I’ve been a bit circumspect on the whole BookBlast question; I figure, it doesn’t work when authors send me a query via Bookblaster, but who’s to say it doesn’t work for another editor? But just today Matt Wagner of Fresh Books posted his own frustration with Bookblaster, so apparently it’s not just me.

One key piece of advice I always give new authors is to research a publishing company before you send a query or manuscript. I had an occasion once where I received a query for a cosmic sci-fi adventure. This is generally not NewSouth’s genre, so I readied a rejection letter, and as I went to send it, in the mail arrived four professionally printed-and-bound copies of the book, sent to us by Express Mail. This was nearly $20 of the author’s money, completely wasted, because the author didn’t research us first to find out of theirs was the kind of book we accept.
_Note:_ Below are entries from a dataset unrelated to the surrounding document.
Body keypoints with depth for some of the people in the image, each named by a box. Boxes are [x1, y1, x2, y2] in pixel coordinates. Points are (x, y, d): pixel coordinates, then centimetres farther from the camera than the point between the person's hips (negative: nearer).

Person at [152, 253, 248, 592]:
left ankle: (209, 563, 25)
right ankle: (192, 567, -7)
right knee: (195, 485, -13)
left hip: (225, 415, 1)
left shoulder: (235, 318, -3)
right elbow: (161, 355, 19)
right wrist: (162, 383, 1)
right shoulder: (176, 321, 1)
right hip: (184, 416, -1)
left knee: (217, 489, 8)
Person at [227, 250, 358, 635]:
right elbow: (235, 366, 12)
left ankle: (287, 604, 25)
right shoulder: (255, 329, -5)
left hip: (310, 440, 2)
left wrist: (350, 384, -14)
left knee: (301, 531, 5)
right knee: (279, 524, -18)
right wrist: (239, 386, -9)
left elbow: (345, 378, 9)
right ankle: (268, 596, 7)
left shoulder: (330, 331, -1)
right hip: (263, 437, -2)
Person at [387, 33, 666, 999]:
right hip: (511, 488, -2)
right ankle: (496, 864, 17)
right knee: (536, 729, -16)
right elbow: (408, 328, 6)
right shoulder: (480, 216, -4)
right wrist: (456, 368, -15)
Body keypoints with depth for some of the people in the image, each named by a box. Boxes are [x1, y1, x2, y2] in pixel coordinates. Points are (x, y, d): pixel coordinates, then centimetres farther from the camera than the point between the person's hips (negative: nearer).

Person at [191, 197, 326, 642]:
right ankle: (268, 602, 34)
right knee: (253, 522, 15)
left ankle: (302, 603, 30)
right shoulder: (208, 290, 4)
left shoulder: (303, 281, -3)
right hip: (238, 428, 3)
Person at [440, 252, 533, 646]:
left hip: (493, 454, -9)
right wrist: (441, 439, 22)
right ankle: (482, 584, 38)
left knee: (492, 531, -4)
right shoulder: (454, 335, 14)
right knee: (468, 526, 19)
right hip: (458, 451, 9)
After you’ve researched a publishing company and you know that what you’ve written is what they publish, a great strategy is to mention that company’s work in your cover letter. If you compare your work to the latest bestseller, it’s hard to know if an editor has read that book; if you compare your work to one the company published, you have a much better chance of starting out with the editor on commmon ground.

Applications like Bookblaster, while perhaps expedient, are the antithesis of this strategy; they’re queries void of common ground. And when your Bookblaster query is mixed in with fourteen inapplicable ones, the chances are better it’s just going to get deleted instead of receieving the attention it deserves.